Under the 2015 agreement, Iran can build parts for the centrifuges as long as it does not put them into operation within the first decade. Salehi also emphasized that these moves “do not mean the negotiations (with Europe) have failed.”
European governments have been trying to salvage the agreement ever since the United States announced its withdrawal last month and said it would reimpose sanctions on foreign companies working in the Islamic republic by November.
The other parties – Britain, France, Germany, China and Russia – have vowed to stay in the accord but many of their companies have already started to wind down Iranian operations.

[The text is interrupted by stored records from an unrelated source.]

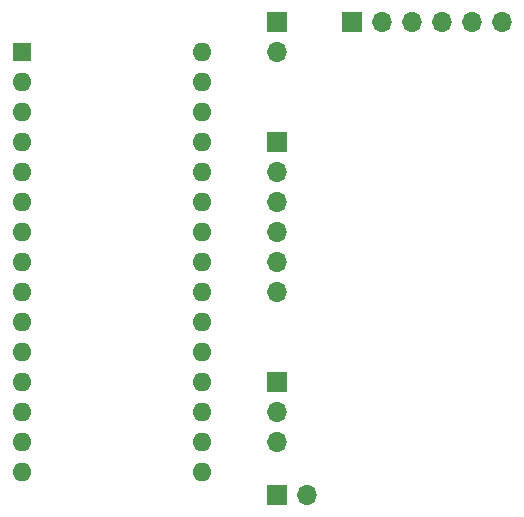
<source format=gts>
G04 #@! TF.GenerationSoftware,KiCad,Pcbnew,(6.0.10)*
G04 #@! TF.CreationDate,2024-05-09T20:32:42+03:00*
G04 #@! TF.ProjectId,iot-robots,696f742d-726f-4626-9f74-732e6b696361,rev?*
G04 #@! TF.SameCoordinates,Original*
G04 #@! TF.FileFunction,Soldermask,Top*
G04 #@! TF.FilePolarity,Negative*
%FSLAX46Y46*%
G04 Gerber Fmt 4.6, Leading zero omitted, Abs format (unit mm)*
G04 Created by KiCad (PCBNEW (6.0.10)) date 2024-05-09 20:32:42*
%MOMM*%
%LPD*%
G01*
G04 APERTURE LIST*
%ADD10R,1.700000X1.700000*%
%ADD11O,1.700000X1.700000*%
%ADD12R,1.600000X1.600000*%
%ADD13O,1.600000X1.600000*%
G04 APERTURE END LIST*
D10*
X120650000Y-114935000D03*
D11*
X123190000Y-114935000D03*
D10*
X120650000Y-105410000D03*
D11*
X120650000Y-107950000D03*
X120650000Y-110490000D03*
D10*
X120650000Y-85090000D03*
D11*
X120650000Y-87630000D03*
X120650000Y-90170000D03*
X120650000Y-92710000D03*
X120650000Y-95250000D03*
X120650000Y-97790000D03*
D10*
X120650000Y-74930000D03*
D11*
X120650000Y-77470000D03*
X139700000Y-74930000D03*
X137160000Y-74930000D03*
X134620000Y-74930000D03*
X132080000Y-74930000D03*
X129540000Y-74930000D03*
D10*
X127000000Y-74930000D03*
D12*
X99050000Y-77470000D03*
D13*
X99050000Y-80010000D03*
X99050000Y-82550000D03*
X99050000Y-85090000D03*
X99050000Y-87630000D03*
X99050000Y-90170000D03*
X99050000Y-92710000D03*
X99050000Y-95250000D03*
X99050000Y-97790000D03*
X99050000Y-100330000D03*
X99050000Y-102870000D03*
X99050000Y-105410000D03*
X99050000Y-107950000D03*
X99050000Y-110490000D03*
X99050000Y-113030000D03*
X114290000Y-113030000D03*
X114290000Y-110490000D03*
X114290000Y-107950000D03*
X114290000Y-105410000D03*
X114290000Y-102870000D03*
X114290000Y-100330000D03*
X114290000Y-97790000D03*
X114290000Y-95250000D03*
X114290000Y-92710000D03*
X114290000Y-90170000D03*
X114290000Y-87630000D03*
X114290000Y-85090000D03*
X114290000Y-82550000D03*
X114290000Y-80010000D03*
X114290000Y-77470000D03*
M02*

</source>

Relevant pieces published earlier:
i) Iran is still implementing the 2015 accord over its nuclear program, just weeks after Washington ditched the accord, according to a report by the UN’s nuclear watchdog. The International Atomic Energy Agency (IAEA) report shows that Iran is abiding by the deal’s key restrictions on its nuclear facilities in return for relief from damaging economic sanctions. The latest assessment from the IAEA comes after US President Donald Trump withdrew the United States from the accord earlier this month, putting its future in jeopardy. The IAEA urged Iran to stick with the accord and even go beyond its legal obligations so as to boost international confidence in Tehran’s commitments.
A senior diplomat at IAEA headquarters said this was not prompted by any lack of co-operation or change of behavior on Iran’s part. The IAEA is “encouraging (Iran) to go above and beyond the requirements” of the deal in order to boost confidence, the diplomat said, adding that Tehran could, for example, invite inspectors to sites they had not demanded access to. Signatories Britain, France, Germany plus the European Union, Russia and China have been trying to salvage the deal after Trump’s decision but Iran has warned that if it suffers, as a result, the reintroduction of US economic sanctions, it could walk away from the accord. (24th of May, 2018)
ii) International Atomic Energy Agency (IAEA) says it has “no credible” evidence that Iran was working on developing a nuclear “explosive device” after 2009 and that the UN’s nuclear watchdog considered the issue “closed” after it was presented in a report in December 2015. The 2015 report “stated that the agency had no credible indications of activities in Iran relevant to the development of a nuclear explosive device after 2009. Based on the director-general’s report, the board of governors declared that its consideration of this issue was closed,” the IAEA said in a statement Tuesday.
“In line with standard IAEA practice, the IAEA evaluates all safeguards-relevant information available to it. However, it is not the practice of the IAEA to publicly discuss issues related to any such information,” it added. The IAEA statement comes after Israeli Prime Minister Benjamin Netanyahu claimed on April 30 that Israel had documents that showed new “proof” of an Iranian nuclear-weapons plan that could be activated at any time. Under an agreement in 2015 with world leaders, Iran curbed its enrichment of uranium for nuclear fuel to ease concerns it could be put to use in developing bomb material. In return, Tehran won relief from most international sanctions.
Since then, UN nuclear inspectors have repeatedly reported that Iran is heeding the terms of the deal. Iran has accused Netanyahu of being an “infamous liar” over the allegations, which come as the United States is considering whether to pull out of an atomic accord with Tehran, which has always rejected allegations that it sought a nuclear weapon, insisting its atomic program was solely for civilian purposes. “The documents (referred by Netanyahu) show that Iran had a secret nuclear-weapons program for years” while it was denying it was pursuing such weapons, U.S. Secretary of State Mike Pompeo said late on April 30 as he returned to Washington from a trip to Europe and the Middle East.